Conflitti e crisi economica stanno spingendo i due Paesi verso produzioni sempre maggiori di droghe, e i governi sembrano essere per nulla interessati a bloccare l’industria della droga

Dopo aver conquistato l’intero Afghanistan a seguito del ritiro delle truppe occidentali, il governo dei talebani ha promesso che avrebbe portato avanti una dura battaglia alla produzione della droga. Secondo il report annuale dell’UNODC, l’Ufficio delle Nazioni Unite per il controllo della droga e la prevenzione del crimine, l’Afghanistan è infatti il primo produttore al mondo di oppio, e la vera e propria industria che permette la sua trasformazione in eroina garantisce un export con ramificazioni in tutto il mondo. Bloccare del tutto una produzione così fiorente sembra però una prospettiva irrealizzabile, e con forti ripercussioni sulle migliaia di persone che fanno della coltivazione dei papaveri da oppio la loro principale fonte di reddito: nel 2018 l’UNODC stimava che gli introiti di questo settore contribuissero circa all’11% dell’economia del Paese.

Di fatto, quindi, le esportazioni di droghe illegali continuano, ma all’eroina negli ultimi anni è andata ad aggiungersi una nuova metanfetamina ricavata dalla raffinazione di una pianta spontanea. I costi di produzione molto limitati permetterebbero un rilancio sul mercato internazionale, con conseguenze dirette per l’economia afgana. Un allarme a questo proposito è stato lanciato dall’EMCDDA, l’Osservatorio europeo delle droghe e delle tossicodipendenze, che stimava già un anno fa una possibile produzione di diverse migliaia di tonnellate annue di questo prodotto. Secondo gli esperti la disponibilità sul mercato di un prodotto molto puro e con costi contenuti potrebbe spostare gli equilibri della distribuzione internazionale di droghe illegali: proprio per questo l’EMCDDA sottolinea come l’Europa dovrebbe prepararsi al meglio per affrontare un simile scenario.
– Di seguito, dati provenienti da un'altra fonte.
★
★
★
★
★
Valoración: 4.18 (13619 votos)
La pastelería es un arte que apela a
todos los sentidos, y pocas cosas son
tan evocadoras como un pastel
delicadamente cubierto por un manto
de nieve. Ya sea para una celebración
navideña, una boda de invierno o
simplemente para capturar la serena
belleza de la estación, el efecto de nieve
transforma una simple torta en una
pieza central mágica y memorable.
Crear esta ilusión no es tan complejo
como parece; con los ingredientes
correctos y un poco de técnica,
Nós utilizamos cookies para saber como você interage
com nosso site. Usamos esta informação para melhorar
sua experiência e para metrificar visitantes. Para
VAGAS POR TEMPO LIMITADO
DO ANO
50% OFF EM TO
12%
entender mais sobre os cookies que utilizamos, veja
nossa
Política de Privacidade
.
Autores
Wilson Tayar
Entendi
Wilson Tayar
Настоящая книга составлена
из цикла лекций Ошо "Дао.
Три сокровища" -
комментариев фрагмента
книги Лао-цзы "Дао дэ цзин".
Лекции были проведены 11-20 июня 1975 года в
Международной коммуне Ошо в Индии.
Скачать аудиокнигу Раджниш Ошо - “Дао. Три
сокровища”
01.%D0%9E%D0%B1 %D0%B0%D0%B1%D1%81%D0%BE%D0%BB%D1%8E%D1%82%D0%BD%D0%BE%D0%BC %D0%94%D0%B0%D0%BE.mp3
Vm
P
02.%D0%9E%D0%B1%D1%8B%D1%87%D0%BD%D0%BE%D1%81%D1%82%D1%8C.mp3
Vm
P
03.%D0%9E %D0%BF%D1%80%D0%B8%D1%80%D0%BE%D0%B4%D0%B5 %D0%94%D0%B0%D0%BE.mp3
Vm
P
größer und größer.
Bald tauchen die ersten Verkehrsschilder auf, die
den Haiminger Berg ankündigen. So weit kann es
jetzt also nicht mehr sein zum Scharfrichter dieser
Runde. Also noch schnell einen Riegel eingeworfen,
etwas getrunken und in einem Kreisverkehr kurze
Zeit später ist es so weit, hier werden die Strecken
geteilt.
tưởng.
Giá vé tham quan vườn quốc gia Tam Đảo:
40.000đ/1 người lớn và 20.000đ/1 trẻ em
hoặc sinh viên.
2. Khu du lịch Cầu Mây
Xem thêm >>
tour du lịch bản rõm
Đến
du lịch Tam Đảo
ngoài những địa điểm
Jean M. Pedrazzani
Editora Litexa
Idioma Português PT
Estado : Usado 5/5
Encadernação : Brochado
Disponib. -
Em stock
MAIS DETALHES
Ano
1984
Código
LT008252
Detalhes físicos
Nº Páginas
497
Dal punto di vista dell’Afghanistan una forte presenza sul mercato globale significherebbe però un effetto molto positivo sull’economia generale, in particolare su quella delle regioni del sud-ovest del Paese. Se effettivamente i talebani decidessero di condurre una guerra alle droghe illegali dovrebbero correre il rischio di inimicarsi i grandi produttori, con la possibilità che si inneschino ribellioni nelle regioni rurali. Senza contare il fatto che il governo incamera molto denaro attraverso la tassazione imposta sulle droghe, pari a circa il 10% sulla coltivazione di papaveri da oppio.

Una situazione per certi versi simile è quella che si sta verificando in Siria. Al contrario dell’Afghanistan, il Paese non ha una storia radicata come produttore ed esportatore di droghe illegali, ma negli ultimi mesi ha preso il via una fiorente produzione di captagon, un’anfetamina molto popolare negli Stati arabi ma diffusa anche in Europa. Come sottolinea con un’immagine molto forte eppure esemplificativa il New York Times, questa industria della droga ha messo radici nelle ceneri di un Paese devastato da dieci anni di guerra, la cui economia è a pezzi e le sanzioni imposte da Stati Uniti e Unione Europea hanno pesanti ricadute anche sulla popolazione.
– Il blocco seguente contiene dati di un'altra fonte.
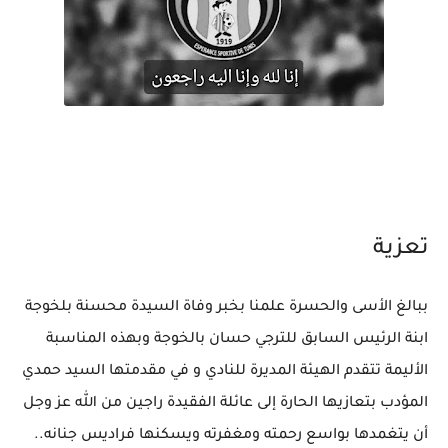
تعزية
ببالغ الأسى والحسرة علمنا بخبر وفاة السيدة محسنة بلخوجة
ابنة الرئيس السابق للترجي حسان بالخوجة وبهذه المناسبة
الأليمة تتقدم الهيئة المديرة للنادي و في مقدمتها السيد حمدي
المؤدب بتعازيها الحارة إلى عائلة الفقيدة راجين من الله عز وجل
أن يتغمدها بواسع رحمته ومغفرته ويسكنها فراديس جنانه..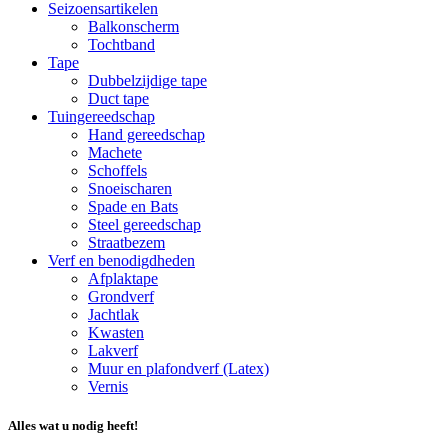
Seizoensartikelen
Balkonscherm
Tochtband
Tape
Dubbelzijdige tape
Duct tape
Tuingereedschap
Hand gereedschap
Machete
Schoffels
Snoeischaren
Spade en Bats
Steel gereedschap
Straatbezem
Verf en benodigdheden
Afplaktape
Grondverf
Jachtlak
Kwasten
Lakverf
Muur en plafondverf (Latex)
Vernis
Alles wat u nodig heeft!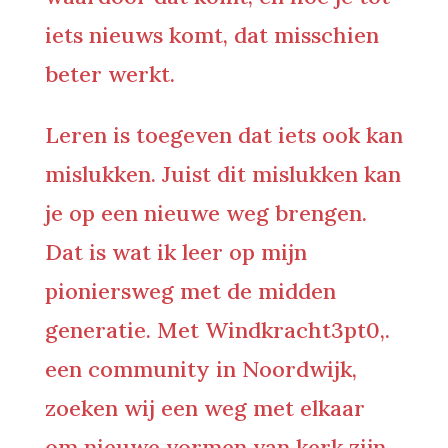
iets nieuws komt, dat misschien
beter werkt.
Leren is toegeven dat iets ook kan
mislukken. Juist dit mislukken kan
je op een nieuwe weg brengen.
Dat is wat ik leer op mijn
pioniersweg met de midden
generatie. Met Windkracht3pt0,.
een community in Noordwijk,
zoeken wij een weg met elkaar
om nieuwe vormen van kerk zijn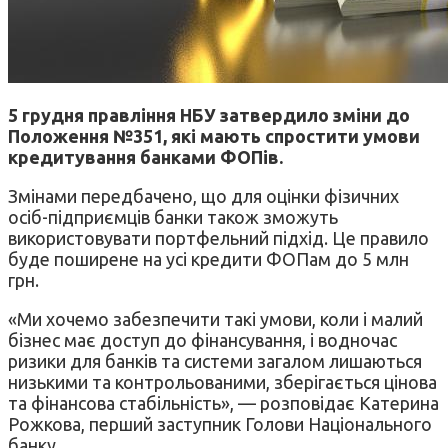
5 грудня правління НБУ затвердило зміни до
Положення №351, які мають спростити умови
кредитування банками ФОПів.
Змінами передбачено, що для оцінки фізичних
осіб-підприємців банки також зможуть
використовувати портфельний підхід. Це правило
буде поширене на усі кредити ФОПам до 5 млн
грн.
«Ми хочемо забезпечити такі умови, коли і малий
бізнес має доступ до фінансування, і водночас
ризики для банків та системи загалом лишаються
низькими та контрольованими, зберігається цінова
та фінансова стабільність», — розповідає Катерина
Рожкова, перший заступник Голови Національного
банку.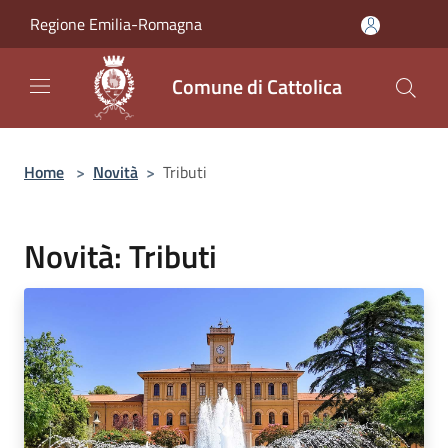
Salta al contenuto principale
Regione Emilia-Romagna
Comune di Cattolica
Home
>
Novità
>
Tributi
Novità: Tributi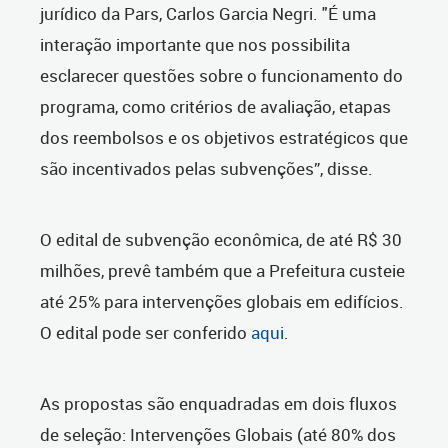
jurídico da Pars, Carlos Garcia Negri. "
É uma
interação importante que nos possibilita
esclarecer questões sobre o funcionamento do
programa, como critérios de avaliação, etapas
dos reembolsos e os objetivos estratégicos que
são incentivados pelas subvenções”, disse.
O edital de subvenção econômica, de até R$ 30
milhões, prevê também que a Prefeitura custeie
até 25% para intervenções globais em edifícios.
O edital pode ser conferido
aqui
.
As propostas são enquadradas em dois fluxos
de seleção: Intervenções Globais (até 80% dos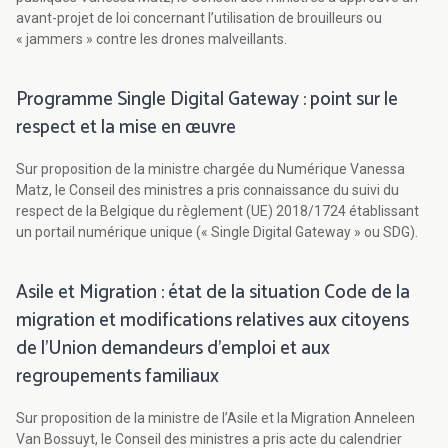
avant-projet de loi concernant l’utilisation de brouilleurs ou
« jammers » contre les drones malveillants.
Programme Single Digital Gateway : point sur le
respect et la mise en œuvre
Sur proposition de la ministre chargée du Numérique Vanessa
Matz, le Conseil des ministres a pris connaissance du suivi du
respect de la Belgique du règlement (UE) 2018/1724 établissant
un portail numérique unique (« Single Digital Gateway » ou SDG).
Asile et Migration : état de la situation Code de la
migration et modifications relatives aux citoyens
de l'Union demandeurs d'emploi et aux
regroupements familiaux
Sur proposition de la ministre de l’Asile et la Migration Anneleen
Van Bossuyt, le Conseil des ministres a pris acte du calendrier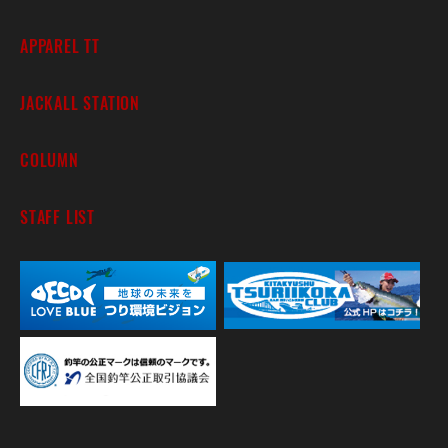
APPAREL TT
JACKALL STATION
COLUMN
STAFF LIST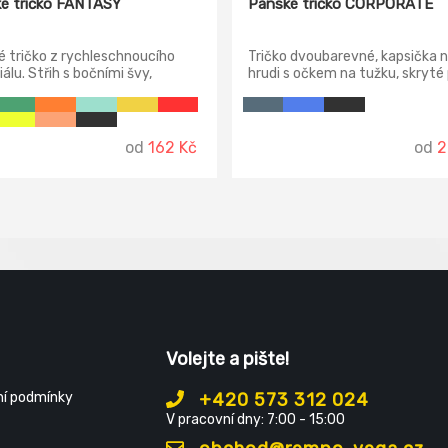
é tričko FANTASY
Pánské tričko CORPORATE
 tričko z rychleschnoucího
Tričko dvoubarevné, kapsička 
álu. Střih s bočními švy,
hrudi s očkem na tužku, skryté 
ý průkrčník, zpevnění
límečku a postranní vyztužova
ních švů páskou.
páska.
od
162 Kč
od
2
Volejte a pište!
í podmínky
+420 573 312 024
V pracovní dny: 7:00 - 15:00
I grandi produttori non provengono da zone rurali del Paese come accade in Afghanistan: gran parte della produzione e della distribuzione avvengono sotto gli occhi vigili della Quarta divisione corazzata dell’esercito governativo siriano, guidata dal fratello del presidente Bashar al-Assad. A questa vanno poi aggiunti diversi uomini d’affari strettamente legati con il governo. Il conflitto sembra aver generato da un lato difficoltà economiche anche per i membri dell’élite, ma dall’altro ha aperto nuovi sbocchi di mercato e nuovi margini di guadagno.

Anche in questo caso il più grande ostacolo alla lotta al commercio di droghe illegali è rappresentato dallo Stato stesso, che ha ben poche ragioni per chiudere un canale che genera così ampi profitti.